Emergency Medicine: What Are We Smoking? by Jim Ducharme, M.D.
Monday, July 13, 2009
Jim Ducharme MD CM FRCPI had the chance to read a commentary from A. Seefeld in AEM this year. He is an EM resident, and like most residents had little idea what he was getting into when he started his residency. What I think scares me more is that most residency programs don’t know what residents are getting into. Allow me to explain. When was the last time someone actually measured what it is we do? How many know what the distribution of illness is that exists in our practice? Is that distribution represented in the same ratio in our training? For example, 20-22% of our patients present with their primary complaint being pain originating from a chronic painful condition, yet we spend NO time teaching residents about chronic pain. We, like the ostrich, bury our heads in the academic sand and say that is not part of emergency medicine. That is like an athlete saying that his team is better than its record indicates – when in fact you are exactly equal to what your record indicates. We insist instead that we all know how to try to resuscitate dead people – otherwise known as ACLS – when in fact that represents less than 0.01% of our patients. If we do not define who we see, and do not train our learners about the patients they will actually see (rather than training them about who they hope to see), will we not all be frustrated and continue to misunderstand our specialty? How do we ever answer Dr. Seefeld who wishes to have the word “emergency figuratively placed back on the sign in front of our EDs” when we have yet to define properly what it is we do? Even today we allow others to define what we should NOT do: stroke centres, straight-to-cath-lab policies for EMS etc. But that is for another discussion….


Reader Comments (2)
Jim,
You are right - we need to understand what we actually do for ourselves before we can explain to others. I think that this starts with a realistc examination of our casemix. In most big western-world style EDs, the break-up of cases would be something like this: up to 10% true resuscitation cases (including major trauma), up to 20-30% low-complexity acute care (fractures, wounds, miscarriage, renal colic etc etc), and the remaining 60 - 70% a combination of cases needing :work-up" or intellectual input. Some of these need acute care (asthma, heart failure, CPOD exacerbations, cholecystitis), but a significant number need either well-patient risk-management rule-outs (chest pain, PE, febrile child etc) or the complex elderly with multiple medical problems and marginal coping (an increasing proportion of our work).

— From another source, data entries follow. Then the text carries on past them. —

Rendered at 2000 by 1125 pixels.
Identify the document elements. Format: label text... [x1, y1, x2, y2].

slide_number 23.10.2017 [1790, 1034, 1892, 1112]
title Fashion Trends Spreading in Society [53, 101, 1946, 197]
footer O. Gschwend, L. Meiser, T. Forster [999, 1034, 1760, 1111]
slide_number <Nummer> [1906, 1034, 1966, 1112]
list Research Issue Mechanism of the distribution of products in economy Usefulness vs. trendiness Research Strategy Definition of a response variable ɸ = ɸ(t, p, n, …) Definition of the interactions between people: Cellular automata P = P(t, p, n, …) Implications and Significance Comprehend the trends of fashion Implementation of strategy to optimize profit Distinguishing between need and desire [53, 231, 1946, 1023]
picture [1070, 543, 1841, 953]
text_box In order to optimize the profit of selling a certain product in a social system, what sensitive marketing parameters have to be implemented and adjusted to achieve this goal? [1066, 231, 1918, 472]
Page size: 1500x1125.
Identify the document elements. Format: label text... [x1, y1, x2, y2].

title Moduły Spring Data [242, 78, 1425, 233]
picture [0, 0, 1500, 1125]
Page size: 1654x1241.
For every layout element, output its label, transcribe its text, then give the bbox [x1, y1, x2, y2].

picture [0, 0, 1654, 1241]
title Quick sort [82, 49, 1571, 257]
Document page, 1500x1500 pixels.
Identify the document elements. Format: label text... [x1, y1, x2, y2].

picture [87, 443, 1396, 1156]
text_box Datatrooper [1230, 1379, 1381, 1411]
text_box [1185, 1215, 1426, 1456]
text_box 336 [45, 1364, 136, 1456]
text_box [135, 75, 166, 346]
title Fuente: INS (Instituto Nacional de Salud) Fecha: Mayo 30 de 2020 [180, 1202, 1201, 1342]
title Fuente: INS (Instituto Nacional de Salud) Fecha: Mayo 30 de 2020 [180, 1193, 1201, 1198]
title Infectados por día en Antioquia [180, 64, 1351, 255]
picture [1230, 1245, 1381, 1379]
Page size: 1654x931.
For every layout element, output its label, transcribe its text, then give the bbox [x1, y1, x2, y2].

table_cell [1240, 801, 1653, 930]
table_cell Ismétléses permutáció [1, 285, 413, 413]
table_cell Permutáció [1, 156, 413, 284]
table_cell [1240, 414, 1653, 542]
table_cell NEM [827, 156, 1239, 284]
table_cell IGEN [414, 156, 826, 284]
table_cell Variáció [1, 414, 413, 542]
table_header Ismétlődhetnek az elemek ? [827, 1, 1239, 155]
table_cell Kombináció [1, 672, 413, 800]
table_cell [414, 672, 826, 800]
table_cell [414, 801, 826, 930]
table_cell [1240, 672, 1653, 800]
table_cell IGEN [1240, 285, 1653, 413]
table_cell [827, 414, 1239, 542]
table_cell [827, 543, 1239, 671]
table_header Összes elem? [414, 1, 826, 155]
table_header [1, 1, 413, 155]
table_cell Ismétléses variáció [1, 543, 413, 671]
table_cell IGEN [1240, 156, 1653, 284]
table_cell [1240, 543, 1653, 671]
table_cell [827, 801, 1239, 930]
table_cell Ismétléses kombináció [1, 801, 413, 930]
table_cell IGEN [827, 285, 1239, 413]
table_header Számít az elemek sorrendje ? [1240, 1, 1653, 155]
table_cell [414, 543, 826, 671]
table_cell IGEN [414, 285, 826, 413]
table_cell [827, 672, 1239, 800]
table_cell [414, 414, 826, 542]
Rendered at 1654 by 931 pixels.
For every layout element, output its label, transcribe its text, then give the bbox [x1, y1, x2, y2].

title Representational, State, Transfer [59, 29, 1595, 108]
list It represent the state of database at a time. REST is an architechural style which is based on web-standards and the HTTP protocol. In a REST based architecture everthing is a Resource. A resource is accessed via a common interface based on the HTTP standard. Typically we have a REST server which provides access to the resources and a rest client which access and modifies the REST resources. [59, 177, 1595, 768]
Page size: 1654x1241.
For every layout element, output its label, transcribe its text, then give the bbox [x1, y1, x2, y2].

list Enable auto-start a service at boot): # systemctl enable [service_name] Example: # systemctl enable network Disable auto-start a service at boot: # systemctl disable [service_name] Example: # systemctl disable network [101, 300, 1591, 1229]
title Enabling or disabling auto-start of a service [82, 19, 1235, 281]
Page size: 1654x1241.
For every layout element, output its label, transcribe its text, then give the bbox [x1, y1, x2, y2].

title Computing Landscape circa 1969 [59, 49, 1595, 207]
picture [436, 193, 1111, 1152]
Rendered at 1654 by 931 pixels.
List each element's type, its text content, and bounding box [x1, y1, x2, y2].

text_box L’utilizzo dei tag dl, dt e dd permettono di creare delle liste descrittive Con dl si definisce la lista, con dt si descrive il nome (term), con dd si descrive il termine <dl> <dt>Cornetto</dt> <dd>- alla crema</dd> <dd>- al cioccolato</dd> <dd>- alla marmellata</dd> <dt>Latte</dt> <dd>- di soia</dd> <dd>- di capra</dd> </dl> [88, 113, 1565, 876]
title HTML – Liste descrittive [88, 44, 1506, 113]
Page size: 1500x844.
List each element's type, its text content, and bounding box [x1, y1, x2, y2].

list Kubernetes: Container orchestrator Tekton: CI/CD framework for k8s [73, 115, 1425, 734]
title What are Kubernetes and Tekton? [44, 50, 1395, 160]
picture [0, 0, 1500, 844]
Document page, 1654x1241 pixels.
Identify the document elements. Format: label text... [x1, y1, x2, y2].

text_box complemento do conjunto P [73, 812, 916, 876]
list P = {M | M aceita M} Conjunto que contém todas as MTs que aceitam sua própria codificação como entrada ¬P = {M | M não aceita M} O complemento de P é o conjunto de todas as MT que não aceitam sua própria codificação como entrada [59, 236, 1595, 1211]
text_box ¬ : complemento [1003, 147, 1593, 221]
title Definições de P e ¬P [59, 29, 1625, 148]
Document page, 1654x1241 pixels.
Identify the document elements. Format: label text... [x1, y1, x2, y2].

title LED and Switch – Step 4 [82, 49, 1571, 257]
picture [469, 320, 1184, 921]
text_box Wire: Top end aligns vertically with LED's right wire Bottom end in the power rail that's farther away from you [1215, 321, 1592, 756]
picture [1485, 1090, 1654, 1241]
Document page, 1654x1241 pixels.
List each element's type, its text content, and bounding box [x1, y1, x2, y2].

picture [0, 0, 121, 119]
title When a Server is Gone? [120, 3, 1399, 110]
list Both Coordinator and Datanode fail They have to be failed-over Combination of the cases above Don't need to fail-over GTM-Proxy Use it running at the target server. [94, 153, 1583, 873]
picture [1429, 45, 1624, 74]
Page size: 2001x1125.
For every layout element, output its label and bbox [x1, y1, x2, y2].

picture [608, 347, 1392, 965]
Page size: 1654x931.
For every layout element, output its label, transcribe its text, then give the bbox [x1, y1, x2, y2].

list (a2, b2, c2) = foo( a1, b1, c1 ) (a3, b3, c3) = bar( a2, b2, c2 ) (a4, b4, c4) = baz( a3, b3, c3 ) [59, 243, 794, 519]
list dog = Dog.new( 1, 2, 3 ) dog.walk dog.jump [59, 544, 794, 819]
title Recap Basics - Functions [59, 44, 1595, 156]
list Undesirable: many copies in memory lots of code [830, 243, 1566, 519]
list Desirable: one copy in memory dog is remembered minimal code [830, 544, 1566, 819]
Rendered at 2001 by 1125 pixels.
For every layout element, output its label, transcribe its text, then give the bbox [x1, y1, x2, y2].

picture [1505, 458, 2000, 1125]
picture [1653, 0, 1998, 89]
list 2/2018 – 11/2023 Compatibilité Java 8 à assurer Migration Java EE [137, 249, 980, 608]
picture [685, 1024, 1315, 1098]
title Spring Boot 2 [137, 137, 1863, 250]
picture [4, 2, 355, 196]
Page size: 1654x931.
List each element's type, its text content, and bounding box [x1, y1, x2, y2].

So, what is "emergency medicine" practice? It is not just resuscitation and trauma management. The majority of it is problem-assessment, risk-management and problem-solving. Why did this person come today, and what do they need from me? Could this relatively well-looking person have ectopic pregnancy, PE, acute coronary syndrome, swine flu? Is this rash meningococcaemia? Is this episode of dizziness anything sinister? Is this an acute abdomen? Does this person need hospital admission or are they safe at home or with community follow-up. These critical decisions, made in a time-dependent manner with multiple unsceduled presentations, and with minimal information, respresent our specialty. It is an intellectual skill, a cognitive skill - not a technical one. Anyone can be trained to do procedures, but no-one else in the medical community knows how to do what we do. Imagine your local cardiologist running ED for a day - the beds would fill instantly because nobody could go home while their risk of adverse events was anything above zero. The orthopaedic surgeon would admit nobody but they would all re-present on your next shift. The geriatrician would still be there a day later sorting out all the details...
Until we understand and value to cognitive aspects of our work, how can we expect anyone else to do so?
P.S. Lovely photo, Jim. You never seem to age!!